▸ **EXCERPT PROVIDED**
◆ ◆ ◆ ◆ ◆ ◆ ◆
At the Senate Committee on Education, Health & Environmental Affairs Committee hearing on the Global Warming Solutions Act, CP had an interesting conversation with the paid-spinner/lobbyist for the Maryland Chamber of Commerce, an organization that has consistently had its head in the sand when it comes to environmental protection. Here we are faced with the greatest global crisis in history and along comes little Maryland to take this one small step, and by the way, it won't even be until 2012 when its full force comes into effect, and we find the pro-business folks whining yet again about how business is unfairly going to suffer. It's sort of like Southern plantation owners complaining that paying slaves would hurt their profit line. Okay, that's a bit "out-there" but for the entire industrial era, business has gained because of government policies and subsidies and the ability to wantonly pass costs directly on to the "environment" which is to say the public domain of air, water and even land. Then it becomes the public that has to pay to clean it up and suffer the consequences and everyone whines about it costing more, whereas all we are doing is paying real costs for the first time!

Although the exchange with the lawyer-lobbyist was pleasant and respectful, Eastern Shore Republican Richard Colburn and Baltimore/Harford Republican Andrew Harris peppered the panel of expert scientists with leading and skeptical questions. Hey guys-get with the program. Global warming is here. It's real. It's a threat. Quit beating around the bush. Colburn,a profoundly conservative veteran Senator who never seems to "get" any issue unless it completely fits his red-blooded litmus test, asked one scientist why he described Hurricane Isabel as a "wakeup call." "We've had hurricanes before, haven't we?" asked the man who represents low-lying and severely threatened Eastern Shore counties.

Harris, a conservative yet vastly more articulate and brighter light than the lumbering, knuckle-dragging Colburn, never the less, started picking apart data that he thought indicated global warming is a naturally occuring event, only slightly accelerated by human activity. He then spent about ten minutes going back and forth about whether expected sea level rise was just a matter of inches. Good grief!

Stuart Jordan, a distinguished astrophysicist, pointedly picked apart each and every objection made by Harris and Colburn. However, as is often the case when a bunch of busy people take all day to come to Annapolis to address a few Senators for a few minutes, neither Harris or Colburn paid any attention, and thumbed through papers and glanced at their laptops as Jordan and others explained the science.
◆ ◆ ◆ ◆ ◆ ◆ ◆
▸ **STORED DATA**

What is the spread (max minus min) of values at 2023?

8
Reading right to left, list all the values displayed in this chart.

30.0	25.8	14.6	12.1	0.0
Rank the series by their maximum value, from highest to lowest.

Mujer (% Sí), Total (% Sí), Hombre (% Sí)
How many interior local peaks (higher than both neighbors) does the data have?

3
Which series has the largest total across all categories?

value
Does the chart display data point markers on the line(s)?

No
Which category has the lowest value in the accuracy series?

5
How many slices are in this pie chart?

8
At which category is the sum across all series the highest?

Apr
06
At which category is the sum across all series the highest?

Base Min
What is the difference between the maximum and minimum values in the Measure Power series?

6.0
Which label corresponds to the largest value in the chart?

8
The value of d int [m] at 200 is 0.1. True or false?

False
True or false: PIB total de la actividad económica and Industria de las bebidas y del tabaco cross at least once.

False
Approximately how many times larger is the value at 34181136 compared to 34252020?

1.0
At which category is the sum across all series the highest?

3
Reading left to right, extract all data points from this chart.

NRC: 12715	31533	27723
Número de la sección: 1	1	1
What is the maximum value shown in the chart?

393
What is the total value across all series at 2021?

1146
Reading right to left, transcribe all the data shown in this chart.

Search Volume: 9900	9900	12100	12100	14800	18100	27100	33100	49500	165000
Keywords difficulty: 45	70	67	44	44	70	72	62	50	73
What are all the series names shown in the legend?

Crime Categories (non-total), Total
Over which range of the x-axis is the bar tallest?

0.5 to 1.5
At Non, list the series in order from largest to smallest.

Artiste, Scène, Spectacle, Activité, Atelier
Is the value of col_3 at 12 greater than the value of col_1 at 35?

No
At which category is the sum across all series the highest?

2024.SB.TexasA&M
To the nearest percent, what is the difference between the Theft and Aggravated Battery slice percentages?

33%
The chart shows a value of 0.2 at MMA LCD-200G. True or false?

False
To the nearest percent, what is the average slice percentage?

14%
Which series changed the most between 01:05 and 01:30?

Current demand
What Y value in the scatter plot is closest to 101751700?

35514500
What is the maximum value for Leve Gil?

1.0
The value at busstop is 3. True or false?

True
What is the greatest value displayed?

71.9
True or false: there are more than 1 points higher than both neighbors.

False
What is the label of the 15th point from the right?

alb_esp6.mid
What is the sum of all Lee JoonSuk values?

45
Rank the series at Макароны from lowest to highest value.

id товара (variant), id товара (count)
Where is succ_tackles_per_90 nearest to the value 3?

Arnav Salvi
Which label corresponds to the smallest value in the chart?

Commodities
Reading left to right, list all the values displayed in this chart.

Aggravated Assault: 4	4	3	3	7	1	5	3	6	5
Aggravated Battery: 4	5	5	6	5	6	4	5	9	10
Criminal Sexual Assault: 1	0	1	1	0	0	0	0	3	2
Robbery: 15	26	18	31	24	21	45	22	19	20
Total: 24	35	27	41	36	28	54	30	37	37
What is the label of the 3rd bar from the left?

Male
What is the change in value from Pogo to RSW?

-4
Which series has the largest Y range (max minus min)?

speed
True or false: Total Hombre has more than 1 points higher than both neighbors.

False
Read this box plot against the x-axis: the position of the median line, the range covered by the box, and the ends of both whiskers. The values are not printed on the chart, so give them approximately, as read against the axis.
◆ ◆ ◆ ◆ ◆ ◆ ◆
▸ **TASK DIRECTIONS**
Can you carry on the account of the Maryland Senate committee hearing on the Global Warming Solutions Act, picking up right after its final sentence?

▸ **EXERCISE ANSWER**
Republican Janet Greenip asked a reasonable question about the definition and meaning of a ton of gases. Senator Paul Pinksy, the firebrand Democrat who introduced the bill to his fellow committee members, suggested that one of the scientists soon to speak would answer her question. When her questions was addressed and answered by the next panel, Greenip was out of the room. Colburn was busy having his second soda delivered to him by an aide. No doubt, he would be making some more gas over that one. And what exactly is a ton of gas? Come to listen to some of these people and you will get a good idea.

Below is the testimony provided by Capital Punishment, who could not stick around after the 1 pm hearing actually started at 1:45 and was still dragging on by late afternoon.


Good afternoon. My name is Paul Foer. I am a Maryland native and a resident of Annapolis since 1981. Please pass this bill. We may look back one day and see this as the single most important piece of legislation considered in the General Assembly in this century. Is this hyperbole? Not if the predictions of the drastic and dramatic upheavals which are possible due to global warming are anywhere near accurate. This is not about a tweaking of the tax code, a piece of special interest legislation or some kind of bond issue or regulatory matter. If the predictions are anywhere near accurate, then this bill does not go anywhere near what we really need to do. But it is an important step.

Our collective future as state and global citizens will not be secured through market forces or technical solutions, but through nothing less than serious planning and overwhelming changes in how we live, organize and manage our societies. I suspect this is why so many have been so ruthlessly vocal in their denial of and opposition to what is now widely known to be a fact. Our coastal state, intersected by our lovely Bay is seriously threatened. Allstate Insurance, now known as perhaps the most misnamed company in the insurance business, has run its actuarial numbers and sees a more flood-prone and stormy future, perhaps before most of us have thought about it. Maybe we will all be in good hands with Allstate running our state government.

Maryland is a small state, but a highly developed, densely populated, wealthy state with a highly educated populace. We are looked to as a leader in environmental protection. We can send a strong message by acting now.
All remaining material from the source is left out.